[ad_1]
UK inflation rose to a 30-year high last month, putting fresh pressure on chancellor Rishi Sunak to announce greater support for households when he delivers his Spring Statement on Wednesday.
The Office for National Statistics said the consumer price index rose at an annual rate of 6.2 per cent in February, up from 5.5 per cent in January and the highest rate since 1992. The monthly rise of 0.8 per cent between January and February was the fastest since 2009. Economists in a Reuters poll had predicted 5.9 per cent.
The recent surge has been driven by soaring global prices for energy, petrol, food and durable goods: the ONS said the biggest factors driving the February increase came from transport, furniture and household goods. Prices for clothing rose especially rapidly in February, but food inflation also picked up to an annual rate of 5.1 per cent
Yael Selfin, economist at KPMG, said the figures confirmed a “worsening squeeze on consumer incomes” that could force the chancellor to do more to shield those most affected, and add to pressure on the Bank of England to raise interest rates.

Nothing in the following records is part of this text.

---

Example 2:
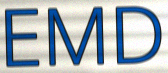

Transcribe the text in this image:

EMD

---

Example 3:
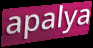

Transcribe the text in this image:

apalya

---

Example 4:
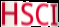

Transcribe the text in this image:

HSCI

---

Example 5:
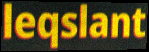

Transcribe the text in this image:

leqslant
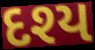
દશ્ય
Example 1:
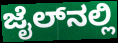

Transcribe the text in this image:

ಜೈಲ್‌ನಲ್ಲಿ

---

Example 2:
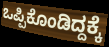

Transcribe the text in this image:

ಒಪ್ಪಿಕೊಂಡಿದ್ದಕ್ಕೆ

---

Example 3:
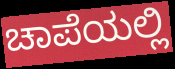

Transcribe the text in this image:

ಚಾಪೆಯಲ್ಲಿ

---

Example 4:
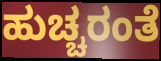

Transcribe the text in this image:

ಹುಚ್ಚರಂತೆ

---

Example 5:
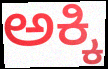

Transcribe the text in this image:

ಅಕ್ಕಿ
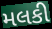
મલકી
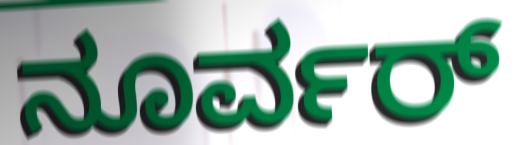
ನೂರ್ವರ್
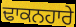
ਢਾਕਨਹਾਰੇ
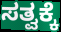
ಸತ್ವಕ್ಕೆ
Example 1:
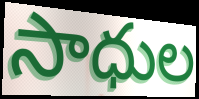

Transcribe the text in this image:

సాధుల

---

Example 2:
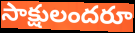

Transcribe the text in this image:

సాక్షులందరూ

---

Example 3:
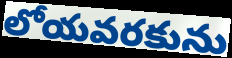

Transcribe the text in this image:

లోయవరకును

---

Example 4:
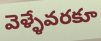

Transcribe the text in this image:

వెళ్ళేవరకూ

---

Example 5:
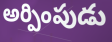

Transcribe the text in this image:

అర్పింపుడు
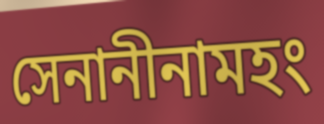
সেনানীনামহং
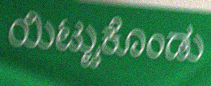
ಯಿಟ್ಟುಕೊಂಡು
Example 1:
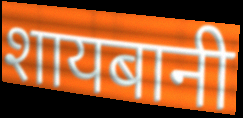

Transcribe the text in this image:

शायबानी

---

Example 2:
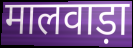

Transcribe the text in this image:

मालवाड़ा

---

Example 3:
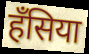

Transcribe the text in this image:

हँसिया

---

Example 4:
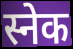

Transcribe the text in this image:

स्नेक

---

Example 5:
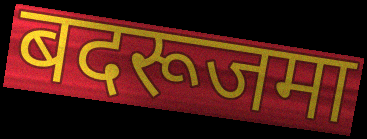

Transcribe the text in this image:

Kitty Ussher, chief economist at the Institute of Directors, said the data showed rising inflation was now “hard-wired into routine business decisions,” adding to uncertainties and leaving households reliant on benefits with their incomes lagging far behind prices.
February’s CPI reading is higher than analysts had expected but inflation is set to rise even more sharply in April, when regulated energy prices will jump. The Bank of England warned last week that CPI would rise above 8 per cent by June and could reach double digits towards the end of the year if Russia’s invasion of Ukraine kept global energy prices at elevated levels.

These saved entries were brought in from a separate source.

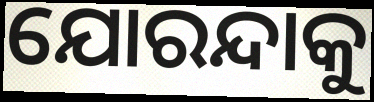
ଯୋରନ୍ଦାକୁ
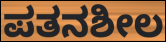
ಪತನಶೀಲ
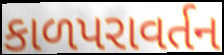
કાળપરાવર્તન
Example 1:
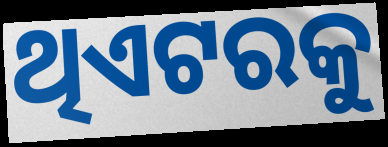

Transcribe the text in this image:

ଥିଏଟରକୁ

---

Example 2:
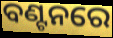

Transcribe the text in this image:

ବଣ୍ଟନରେ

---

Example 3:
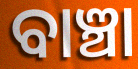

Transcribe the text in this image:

ବାଞ୍ଚା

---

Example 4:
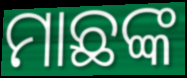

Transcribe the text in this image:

ମାଛଙ୍କ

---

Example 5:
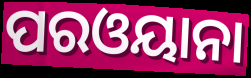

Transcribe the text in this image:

ପରଓୟାନା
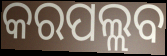
କରପଲ୍ଲବ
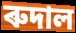
ৰুদাল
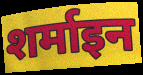
शर्माइन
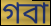
গবা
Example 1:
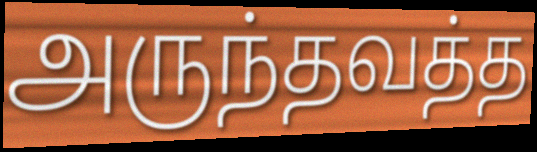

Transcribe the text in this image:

Jack Leslie, senior economist at the Resolution Foundation, said February’s figures were “a foretaste of the huge income squeeze coming”, which would be a “complete disaster for living standards”.
Sunak will promise to “stand by” families hit by rising living costs when he publishes economic forecasts alongside today’s Spring Statement, with measures likely to include a cut in fuel duty.
But he is unlikely to use all the headroom afforded him by a recent recovery in the public financesbecause the Treasury is nervous that higher inflation and interest rates will raise the cost of servicing government debt more than it will boost tax revenues in the coming year. About £500bn of debt payments are linked to the legacy RPI measure of inflation, which rose to 8.2 per cent in February.